Algunos de los expositores habían propuesto parar toda la actividad a las tres de la tarde de ayer. Se habían quejado porque se sentían incómodos. No tenía, además, mucho sentido empeñarse en la continuidad porque la afluencia de visitantes era muy baja, pero al final se acordó seguir adelante. El presidente de Ifema es el exalcalde de Madrid, José María Alvarez del Manzano.

Una joven de las que se mezclaba con los visitantes era Stefania, una joven rumana de 23 años que al mediodía de ayer llevaba 24 horas esperando noticias de Stuparu. La acababan de llamar de su casa en Rumanía para comunicarle que su abuela se estaba muriendo, pero ella sólo quería hallar a Steparu. "Vestía una cazadora vaquera con cuello blanco y pantalón vaquero", no se cansaba de repetir a todo el que se le ponía por delante.

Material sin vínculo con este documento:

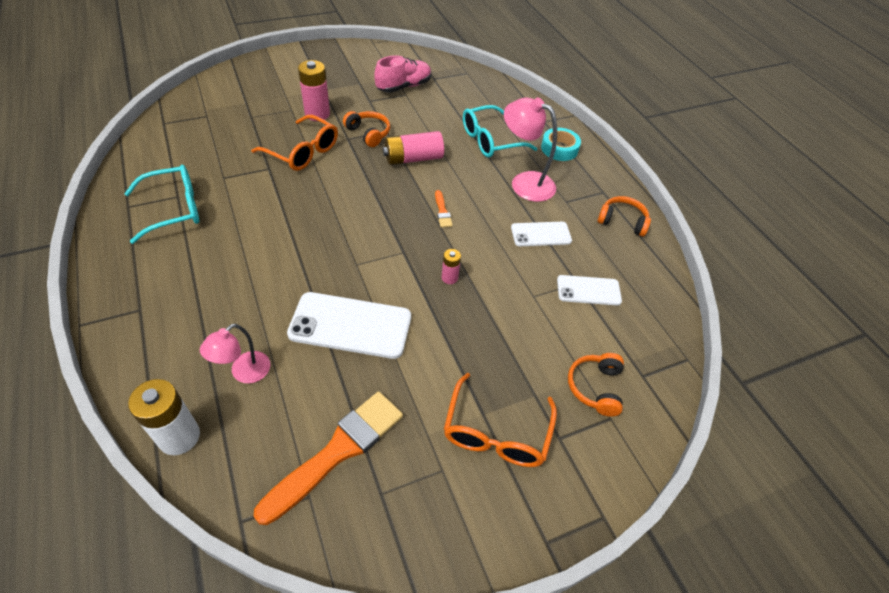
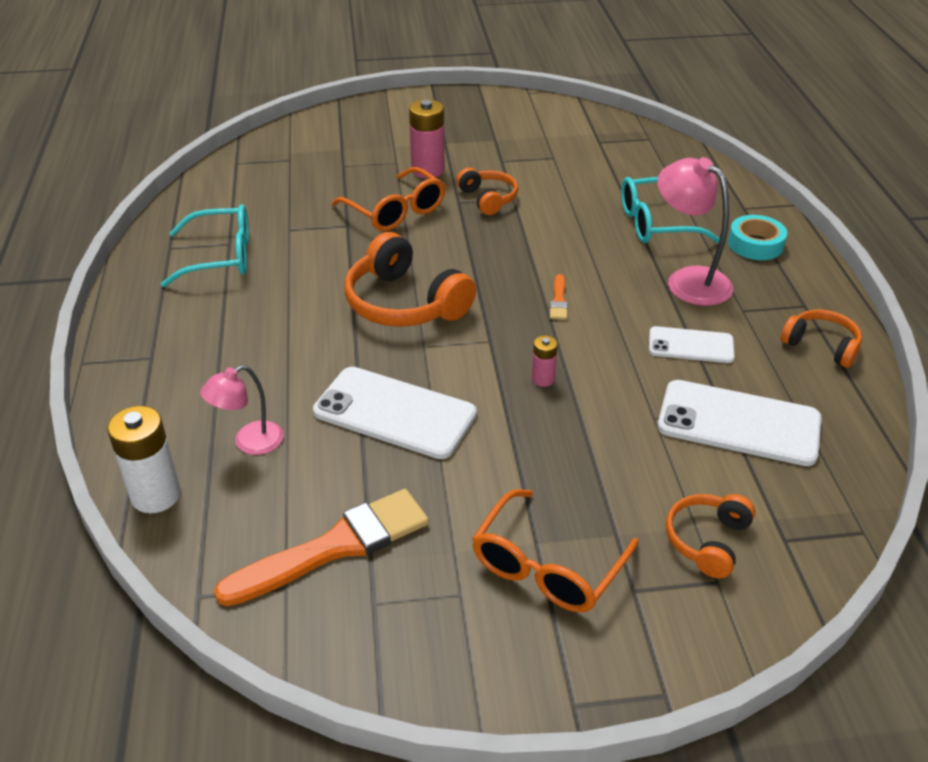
camera: 20 degrees right, 10 degrees down
pink shoe [374,55,431,93] -> none
pink battery [383,131,444,165] -> none
white phone [557,275,622,306] -> white phone [657,380,822,466], size x1.70
none -> orange headphones [344,232,476,327]

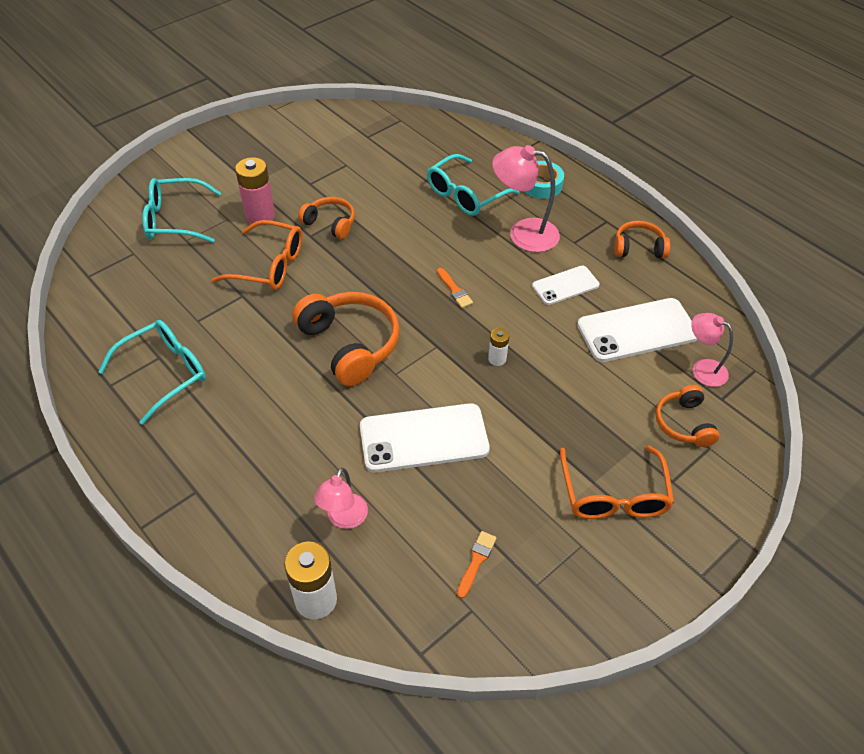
camera: 35 degrees left, 10 degrees up
orange brush [214,489,429,606] -> orange brush [457,531,497,598], size x0.43
orange headphones [344,232,476,327] -> orange headphones turned 135 degrees counterclockwise [292,292,400,386]
pink battery [532,335,558,387] -> white battery [488,328,509,366]
none -> turquoise glasses [142,178,221,243]
none -> pink lamp [691,313,733,387]

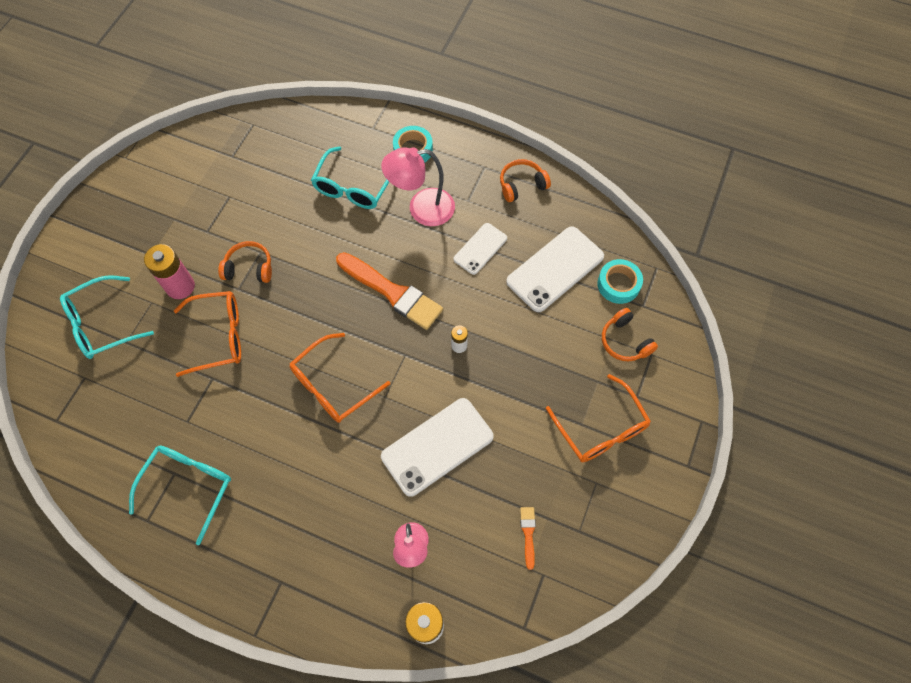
camera: 25 degrees left, 15 degrees up
orange headphones [292,292,400,386] -> orange glasses [290,333,390,423]
orange brush [437,268,473,308] -> orange brush [336,252,443,330], size x2.31
pink lamp [691,313,733,387] -> turquoise tape [597,259,643,304]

Los extranjeros eran los más desprotegidos. No sólo por el miedo de muchos por su falta de permisos legales, sino por el idioma y la lejanía. "Están doblemente solos, por lo que han perdido y por lo que dejaron atrás en su país. Son los que necesitan más amparo", exclamaba una voluntaria de 60 años que doblaba mantas para repartirlas por las las salas de espera.

Extracción de ADN

Steparu era, probablemente, uno de los 53 cadáveres que anoche permanecían aún sin identificar. Veinte de ellos fueron trasladados al Instituto Anatómico Forense porque ya no había otra posibilidad que la extracción del ADN para comprobar sus identidades. Los ataúdes de los 146 cadáveres identificados, acompañados de sus familias, habían partido anoche hacia su última estación.